*** ENTRIES PROVIDED ***
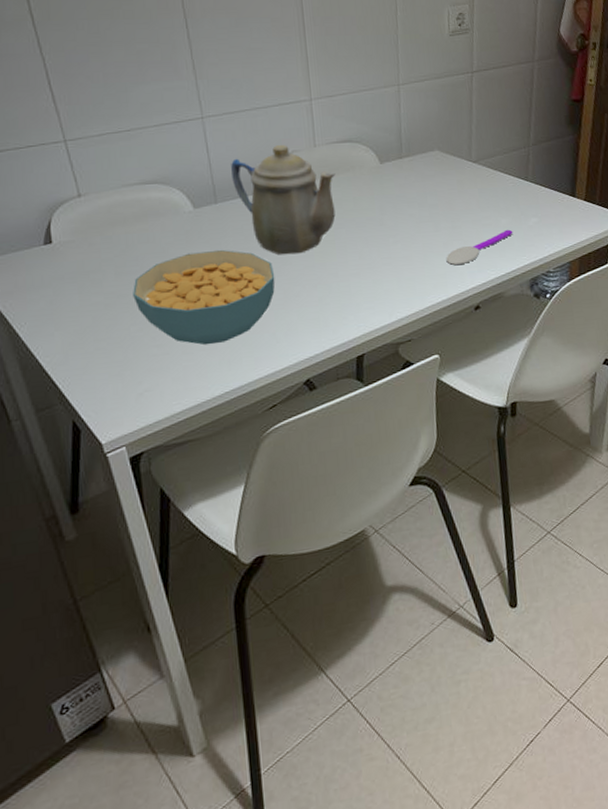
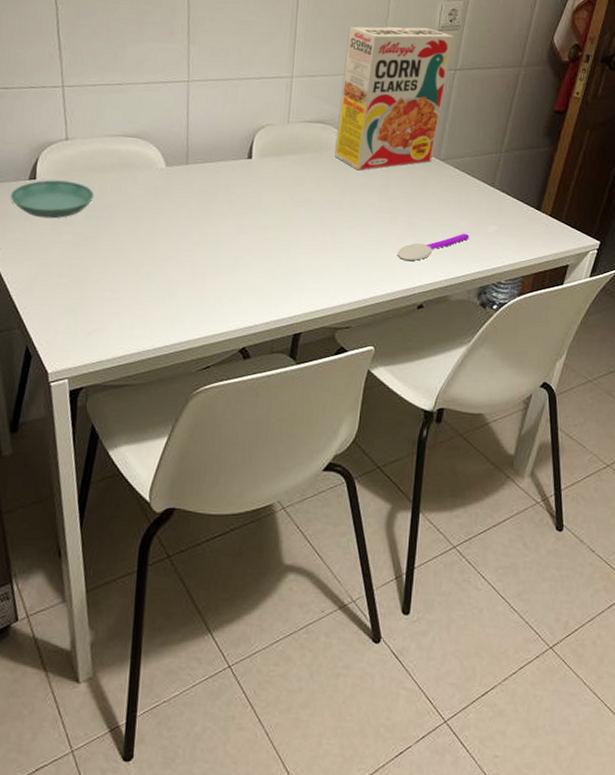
saucer: none [25,239,121,283] -> present [10,180,95,219]
cereal bowl: present [133,249,275,346] -> none [98,208,230,298]
teapot: present [231,144,336,255] -> none [205,116,303,225]
cereal box: none [360,34,466,184] -> present [335,26,455,171]

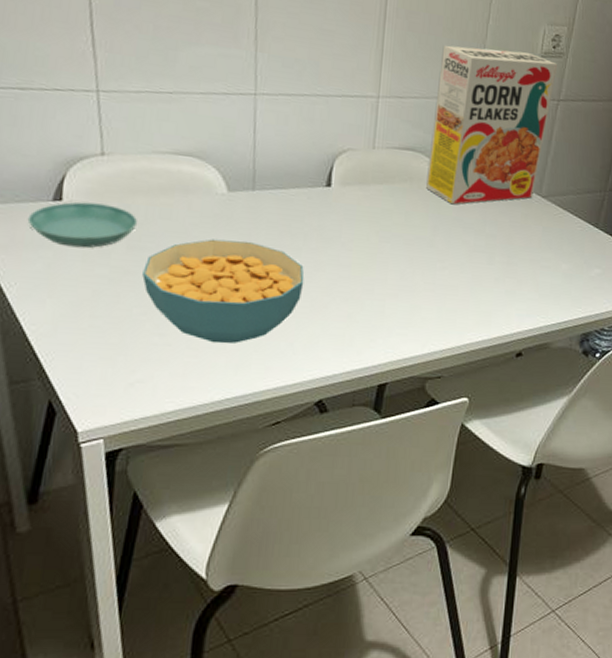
cereal bowl: none [98,208,230,298] -> present [142,239,304,344]
spoon: present [397,233,470,261] -> none [494,276,572,306]

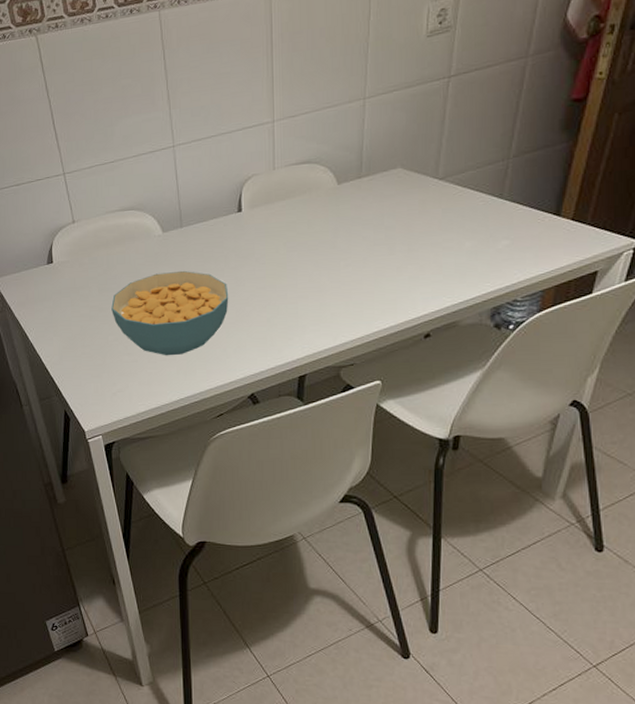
saucer: present [27,202,138,248] -> none [34,260,103,297]
cereal box: present [426,45,558,205] -> none [324,36,446,206]

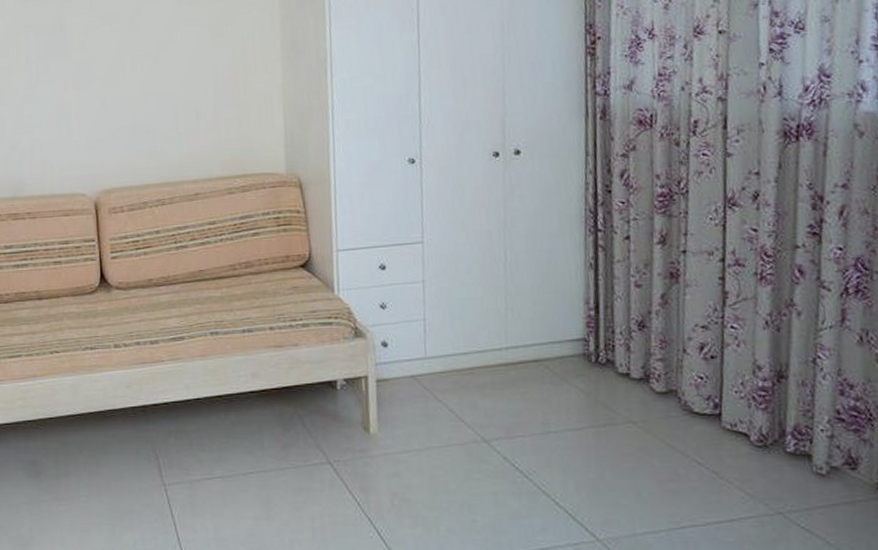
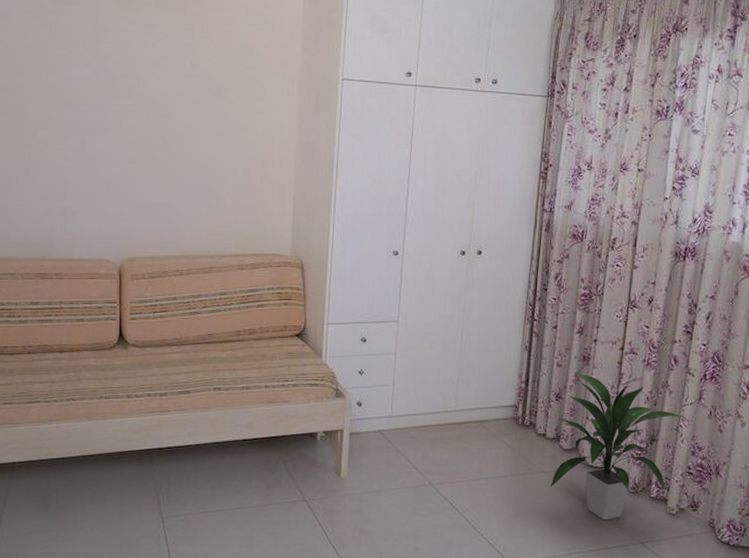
indoor plant: none [642,293,823,484] -> present [549,372,685,520]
*** End of ENTRIES PROVIDED ***
=== PROBLEM DESCRIPTION ===
Here the job is to print all the entries above exactly, minus the images.

=== RESPONSE AREA ===
saucer: none [25,239,121,283] -> present [10,180,95,219]
cereal bowl: present [133,249,275,346] -> none [98,208,230,298]
teapot: present [231,144,336,255] -> none [205,116,303,225]
cereal box: none [360,34,466,184] -> present [335,26,455,171]

cereal bowl: none [98,208,230,298] -> present [142,239,304,344]
spoon: present [397,233,470,261] -> none [494,276,572,306]

saucer: present [27,202,138,248] -> none [34,260,103,297]
cereal box: present [426,45,558,205] -> none [324,36,446,206]

indoor plant: none [642,293,823,484] -> present [549,372,685,520]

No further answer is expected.